Freedom New Mexico
Although the devil is always in the details, President Barack Obama is to be commended for proposing to reopen a limited amount of the nation’s Outer Continental Shelf for exploration, analysis, leasing and possible oil and gas drilling in the next few years. He has already taken a good deal of grief for his stance from people for whom opposition to any petroleum drilling is akin to a religion. Even though he mentioned the possibility during the campaign and in this year’s State of the Union message, he deserves credit for following through.
That said, even if the administration pursues the policy aggressively, it will be years before substantial amounts of oil and natural gas start flowing. Only one tract off the coast of Virginia that had been previously approved but held up by a court challenge is likely to be up for lease as soon as next year. In most of the rest of the Atlantic coast south of Virginia only exploratory studies will be allowed soon. A tract in the eastern Gulf of Mexico, adjacent to a tract already studded with drilling platforms, could come on line relatively quickly.

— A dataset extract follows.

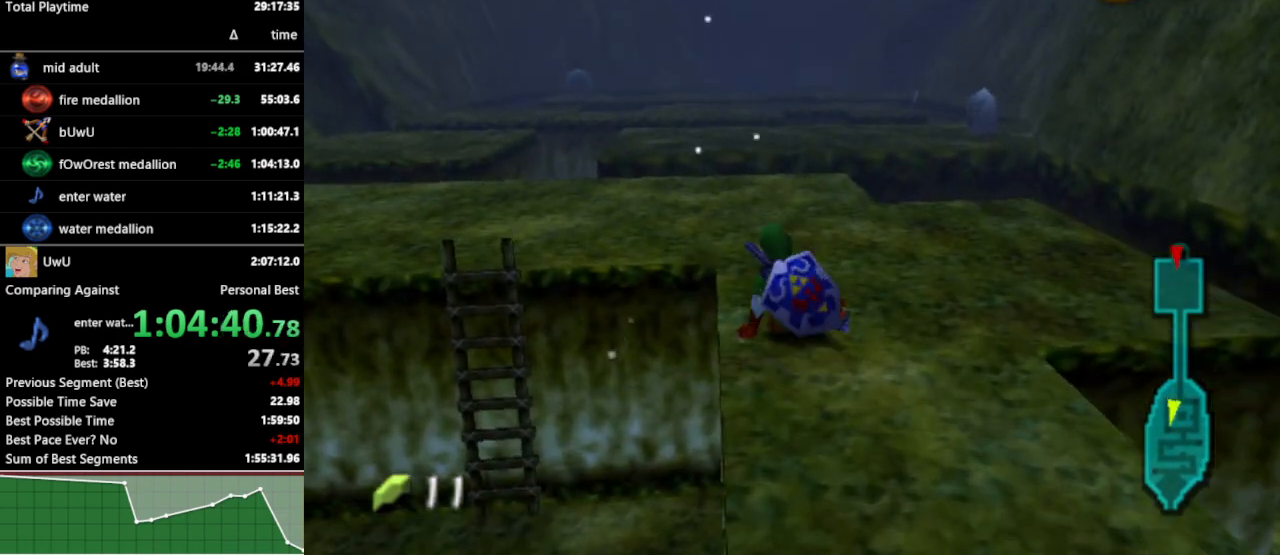
{"buttons": [], "left_stick": "up", "right_stick": "center", "events": [[100, "A", "down"], [233, "A", "up"]]}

Beyond extensive seismic studies, of course, we can expect lawsuits filed at every level of government, which might not prevent drilling in the long run, but will delay production. And then there’s the suspicion that the president only floated this proposal to gain support for other more comprehensive aspects of what he views as a “comprehensive” energy policy including a carbon-reducing cap-and-trade system and heavy subsidies for alternative fuels like wind, solar and biofuels.
We will know the president is serious about increasing domestic energy supplies if he is willing to allow offshore drilling to be considered separately, on its own merits. If he insists on folding it into a “comprehensive” energy proposal, it will be obvious that the proposal is merely window dressing.